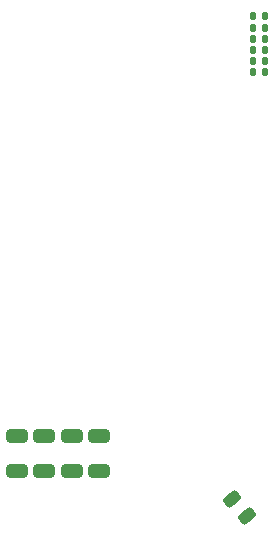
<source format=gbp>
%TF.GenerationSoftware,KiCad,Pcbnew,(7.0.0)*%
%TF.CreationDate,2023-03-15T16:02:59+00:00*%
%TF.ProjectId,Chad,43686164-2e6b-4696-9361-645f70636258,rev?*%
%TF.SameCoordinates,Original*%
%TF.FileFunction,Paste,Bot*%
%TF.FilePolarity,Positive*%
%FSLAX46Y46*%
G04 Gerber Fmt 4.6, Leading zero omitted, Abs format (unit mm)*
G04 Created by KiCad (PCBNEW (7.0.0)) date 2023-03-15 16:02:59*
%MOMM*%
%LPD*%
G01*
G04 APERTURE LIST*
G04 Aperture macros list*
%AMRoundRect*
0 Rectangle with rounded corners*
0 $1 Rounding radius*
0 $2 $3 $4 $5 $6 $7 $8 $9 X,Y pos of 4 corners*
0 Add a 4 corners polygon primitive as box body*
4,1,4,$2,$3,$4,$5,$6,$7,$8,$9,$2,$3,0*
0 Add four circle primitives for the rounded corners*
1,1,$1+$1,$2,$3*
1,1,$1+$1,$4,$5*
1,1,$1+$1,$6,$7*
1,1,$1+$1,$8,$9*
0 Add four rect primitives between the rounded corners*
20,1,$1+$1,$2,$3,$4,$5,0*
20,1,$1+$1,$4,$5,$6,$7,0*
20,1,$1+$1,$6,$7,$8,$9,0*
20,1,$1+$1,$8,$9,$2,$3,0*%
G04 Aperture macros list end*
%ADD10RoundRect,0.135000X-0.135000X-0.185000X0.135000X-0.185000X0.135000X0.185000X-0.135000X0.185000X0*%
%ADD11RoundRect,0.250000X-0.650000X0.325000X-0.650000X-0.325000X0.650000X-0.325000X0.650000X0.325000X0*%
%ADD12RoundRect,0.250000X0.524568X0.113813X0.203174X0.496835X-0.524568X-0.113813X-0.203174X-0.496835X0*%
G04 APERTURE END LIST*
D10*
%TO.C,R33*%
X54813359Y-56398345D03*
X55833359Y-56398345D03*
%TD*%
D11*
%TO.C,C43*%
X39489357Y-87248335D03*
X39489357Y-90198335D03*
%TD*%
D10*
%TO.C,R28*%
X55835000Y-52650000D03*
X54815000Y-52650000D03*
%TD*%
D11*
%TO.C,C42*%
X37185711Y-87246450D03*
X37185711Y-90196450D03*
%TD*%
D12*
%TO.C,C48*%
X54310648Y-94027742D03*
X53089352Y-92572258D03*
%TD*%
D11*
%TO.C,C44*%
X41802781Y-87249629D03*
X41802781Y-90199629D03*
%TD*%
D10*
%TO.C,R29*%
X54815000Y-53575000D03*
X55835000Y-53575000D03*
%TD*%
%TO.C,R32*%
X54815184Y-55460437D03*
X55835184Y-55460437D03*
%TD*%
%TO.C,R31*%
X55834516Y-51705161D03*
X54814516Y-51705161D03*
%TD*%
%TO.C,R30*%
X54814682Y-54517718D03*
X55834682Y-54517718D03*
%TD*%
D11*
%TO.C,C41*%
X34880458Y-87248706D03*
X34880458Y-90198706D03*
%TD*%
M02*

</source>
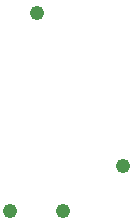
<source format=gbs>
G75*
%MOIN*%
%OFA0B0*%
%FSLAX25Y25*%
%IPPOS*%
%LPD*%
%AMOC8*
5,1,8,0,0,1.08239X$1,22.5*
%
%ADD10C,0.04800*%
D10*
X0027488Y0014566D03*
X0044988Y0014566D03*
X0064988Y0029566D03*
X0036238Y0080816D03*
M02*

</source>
=-=-=-=-=
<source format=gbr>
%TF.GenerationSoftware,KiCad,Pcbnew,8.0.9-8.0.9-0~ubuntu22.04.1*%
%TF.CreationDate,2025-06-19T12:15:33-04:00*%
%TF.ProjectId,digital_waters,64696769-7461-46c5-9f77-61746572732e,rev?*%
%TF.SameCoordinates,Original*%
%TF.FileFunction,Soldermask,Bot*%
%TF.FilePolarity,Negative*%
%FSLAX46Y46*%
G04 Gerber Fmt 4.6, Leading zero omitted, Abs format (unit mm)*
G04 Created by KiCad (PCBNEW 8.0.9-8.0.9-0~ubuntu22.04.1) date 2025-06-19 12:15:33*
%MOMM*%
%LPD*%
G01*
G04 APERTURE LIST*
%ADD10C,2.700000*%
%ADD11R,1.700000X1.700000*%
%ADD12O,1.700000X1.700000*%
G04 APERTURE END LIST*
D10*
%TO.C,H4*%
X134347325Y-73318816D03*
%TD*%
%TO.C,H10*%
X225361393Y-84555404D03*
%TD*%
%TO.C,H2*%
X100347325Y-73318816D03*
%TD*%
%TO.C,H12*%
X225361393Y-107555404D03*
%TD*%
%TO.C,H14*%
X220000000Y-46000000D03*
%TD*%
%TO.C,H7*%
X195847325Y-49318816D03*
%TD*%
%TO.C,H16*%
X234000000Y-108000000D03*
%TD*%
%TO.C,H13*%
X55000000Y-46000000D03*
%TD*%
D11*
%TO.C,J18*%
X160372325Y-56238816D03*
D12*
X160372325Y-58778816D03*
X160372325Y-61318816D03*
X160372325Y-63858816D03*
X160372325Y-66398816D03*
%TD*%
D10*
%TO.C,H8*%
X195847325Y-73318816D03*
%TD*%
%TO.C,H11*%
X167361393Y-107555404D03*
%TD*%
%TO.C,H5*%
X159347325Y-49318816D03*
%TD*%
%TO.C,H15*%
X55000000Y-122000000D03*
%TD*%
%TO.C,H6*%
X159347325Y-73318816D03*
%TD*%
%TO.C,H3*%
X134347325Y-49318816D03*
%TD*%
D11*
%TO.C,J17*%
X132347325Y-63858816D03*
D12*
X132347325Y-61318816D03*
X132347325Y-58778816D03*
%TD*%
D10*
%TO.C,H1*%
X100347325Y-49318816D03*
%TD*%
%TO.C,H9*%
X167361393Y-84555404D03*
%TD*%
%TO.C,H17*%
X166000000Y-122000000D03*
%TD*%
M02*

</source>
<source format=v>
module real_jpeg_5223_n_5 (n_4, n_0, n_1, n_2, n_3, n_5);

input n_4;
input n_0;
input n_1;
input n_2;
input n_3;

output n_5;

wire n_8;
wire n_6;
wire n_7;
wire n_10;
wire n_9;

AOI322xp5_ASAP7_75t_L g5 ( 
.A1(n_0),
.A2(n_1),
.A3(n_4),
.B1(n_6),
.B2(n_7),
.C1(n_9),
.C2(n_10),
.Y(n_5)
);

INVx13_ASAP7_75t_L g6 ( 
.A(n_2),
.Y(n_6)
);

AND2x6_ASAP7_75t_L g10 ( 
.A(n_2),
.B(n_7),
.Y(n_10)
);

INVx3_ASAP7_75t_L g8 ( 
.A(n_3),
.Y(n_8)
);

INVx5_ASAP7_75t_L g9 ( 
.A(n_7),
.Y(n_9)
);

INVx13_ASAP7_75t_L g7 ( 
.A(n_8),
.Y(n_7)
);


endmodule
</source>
=-=-=-=-=
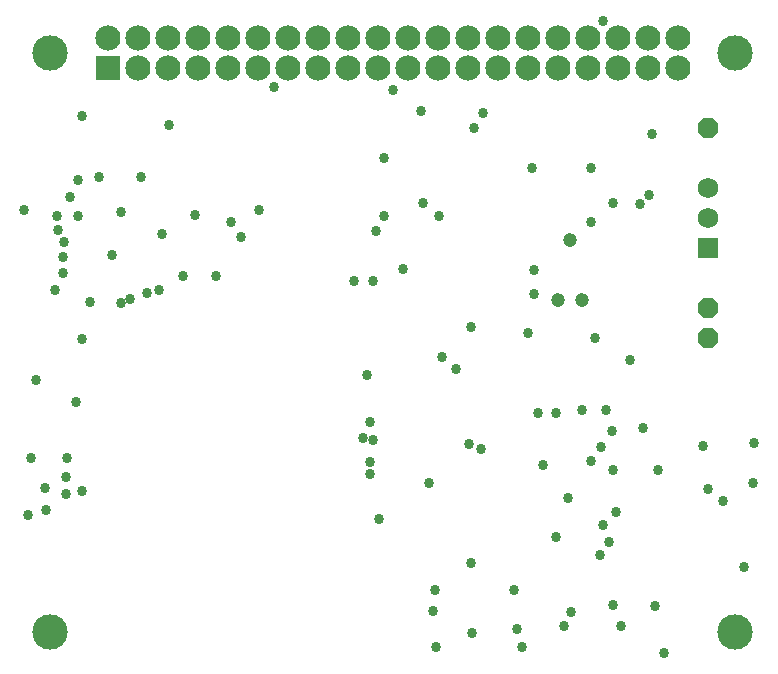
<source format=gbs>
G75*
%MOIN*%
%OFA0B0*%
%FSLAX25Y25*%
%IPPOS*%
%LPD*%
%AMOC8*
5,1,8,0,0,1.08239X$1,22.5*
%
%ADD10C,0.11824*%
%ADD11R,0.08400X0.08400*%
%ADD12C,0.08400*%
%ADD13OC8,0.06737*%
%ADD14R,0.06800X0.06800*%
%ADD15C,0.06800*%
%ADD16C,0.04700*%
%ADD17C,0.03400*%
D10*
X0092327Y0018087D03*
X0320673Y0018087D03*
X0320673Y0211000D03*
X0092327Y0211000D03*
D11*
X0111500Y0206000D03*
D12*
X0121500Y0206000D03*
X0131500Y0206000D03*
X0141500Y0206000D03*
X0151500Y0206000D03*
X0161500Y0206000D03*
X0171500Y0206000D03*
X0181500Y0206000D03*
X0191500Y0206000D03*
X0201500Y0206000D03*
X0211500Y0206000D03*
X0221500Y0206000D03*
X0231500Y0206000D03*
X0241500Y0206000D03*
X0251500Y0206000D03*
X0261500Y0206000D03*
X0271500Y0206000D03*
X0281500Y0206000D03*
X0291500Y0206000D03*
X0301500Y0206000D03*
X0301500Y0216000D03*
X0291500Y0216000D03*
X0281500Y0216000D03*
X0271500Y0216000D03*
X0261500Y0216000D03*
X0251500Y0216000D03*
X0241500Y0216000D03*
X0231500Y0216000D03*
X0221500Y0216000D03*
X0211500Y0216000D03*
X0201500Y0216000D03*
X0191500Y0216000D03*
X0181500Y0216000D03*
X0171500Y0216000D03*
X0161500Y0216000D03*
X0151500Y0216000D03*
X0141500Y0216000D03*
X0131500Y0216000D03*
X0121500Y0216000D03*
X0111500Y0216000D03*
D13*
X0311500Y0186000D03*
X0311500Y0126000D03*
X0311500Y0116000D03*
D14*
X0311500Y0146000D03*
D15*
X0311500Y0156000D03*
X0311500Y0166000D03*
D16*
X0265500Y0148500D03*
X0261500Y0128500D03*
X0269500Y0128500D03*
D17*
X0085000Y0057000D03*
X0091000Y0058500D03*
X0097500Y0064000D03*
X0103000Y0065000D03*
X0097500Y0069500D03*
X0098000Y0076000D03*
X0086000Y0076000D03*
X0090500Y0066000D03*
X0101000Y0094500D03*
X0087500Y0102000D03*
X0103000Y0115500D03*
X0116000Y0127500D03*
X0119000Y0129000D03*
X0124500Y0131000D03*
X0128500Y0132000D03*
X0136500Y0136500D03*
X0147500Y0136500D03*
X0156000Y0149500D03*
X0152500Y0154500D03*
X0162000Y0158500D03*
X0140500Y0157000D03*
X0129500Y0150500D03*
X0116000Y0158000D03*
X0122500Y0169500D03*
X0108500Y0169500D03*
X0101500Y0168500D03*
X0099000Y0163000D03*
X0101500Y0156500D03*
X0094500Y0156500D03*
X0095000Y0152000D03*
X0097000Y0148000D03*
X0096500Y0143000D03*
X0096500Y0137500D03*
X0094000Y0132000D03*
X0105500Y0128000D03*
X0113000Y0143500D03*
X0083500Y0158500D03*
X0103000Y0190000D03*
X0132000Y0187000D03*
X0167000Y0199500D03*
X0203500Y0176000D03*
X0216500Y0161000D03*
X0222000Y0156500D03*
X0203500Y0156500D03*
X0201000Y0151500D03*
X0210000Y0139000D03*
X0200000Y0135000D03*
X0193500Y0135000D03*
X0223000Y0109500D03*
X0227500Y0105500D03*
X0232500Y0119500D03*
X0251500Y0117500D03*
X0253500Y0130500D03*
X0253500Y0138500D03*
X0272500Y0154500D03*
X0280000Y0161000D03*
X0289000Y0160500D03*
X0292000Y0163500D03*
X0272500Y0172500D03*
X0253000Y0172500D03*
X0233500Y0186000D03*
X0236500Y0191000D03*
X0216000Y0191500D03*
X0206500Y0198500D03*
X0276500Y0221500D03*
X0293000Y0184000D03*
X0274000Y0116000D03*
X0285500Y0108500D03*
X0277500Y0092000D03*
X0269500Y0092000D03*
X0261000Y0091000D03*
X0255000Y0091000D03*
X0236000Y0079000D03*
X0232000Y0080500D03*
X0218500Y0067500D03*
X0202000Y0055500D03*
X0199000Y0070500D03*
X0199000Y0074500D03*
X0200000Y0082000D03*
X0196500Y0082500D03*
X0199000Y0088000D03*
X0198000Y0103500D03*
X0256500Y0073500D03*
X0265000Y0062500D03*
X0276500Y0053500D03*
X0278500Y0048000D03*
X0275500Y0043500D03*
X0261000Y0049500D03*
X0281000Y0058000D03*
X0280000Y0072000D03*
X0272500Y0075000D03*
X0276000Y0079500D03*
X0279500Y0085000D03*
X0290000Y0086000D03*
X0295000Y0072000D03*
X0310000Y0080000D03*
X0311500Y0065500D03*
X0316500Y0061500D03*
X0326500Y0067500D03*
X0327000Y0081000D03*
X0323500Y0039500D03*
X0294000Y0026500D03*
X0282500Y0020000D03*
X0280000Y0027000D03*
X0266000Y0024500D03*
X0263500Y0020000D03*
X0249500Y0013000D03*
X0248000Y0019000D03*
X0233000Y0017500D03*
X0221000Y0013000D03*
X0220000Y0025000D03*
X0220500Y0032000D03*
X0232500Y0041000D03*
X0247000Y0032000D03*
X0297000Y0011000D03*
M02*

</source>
=-=-=-=-=
> [REQUIRED WORK]: Please transcribe only the lines in the records above running from the line that has "<source format=gbp>" through the line that has "0 Add four rect", both included, exactly as they appear.

> [EXPECTED ANSWER]:
<source format=gbp>
%TF.GenerationSoftware,KiCad,Pcbnew,(7.0.0)*%
%TF.CreationDate,2023-03-15T16:02:59+00:00*%
%TF.ProjectId,Chad,43686164-2e6b-4696-9361-645f70636258,rev?*%
%TF.SameCoordinates,Original*%
%TF.FileFunction,Paste,Bot*%
%TF.FilePolarity,Positive*%
%FSLAX46Y46*%
G04 Gerber Fmt 4.6, Leading zero omitted, Abs format (unit mm)*
G04 Created by KiCad (PCBNEW (7.0.0)) date 2023-03-15 16:02:59*
%MOMM*%
%LPD*%
G01*
G04 APERTURE LIST*
G04 Aperture macros list*
%AMRoundRect*
0 Rectangle with rounded corners*
0 $1 Rounding radius*
0 $2 $3 $4 $5 $6 $7 $8 $9 X,Y pos of 4 corners*
0 Add a 4 corners polygon primitive as box body*
4,1,4,$2,$3,$4,$5,$6,$7,$8,$9,$2,$3,0*
0 Add four circle primitives for the rounded corners*
1,1,$1+$1,$2,$3*
1,1,$1+$1,$4,$5*
1,1,$1+$1,$6,$7*
1,1,$1+$1,$8,$9*
0 Add four rect primitives between the rounded corners*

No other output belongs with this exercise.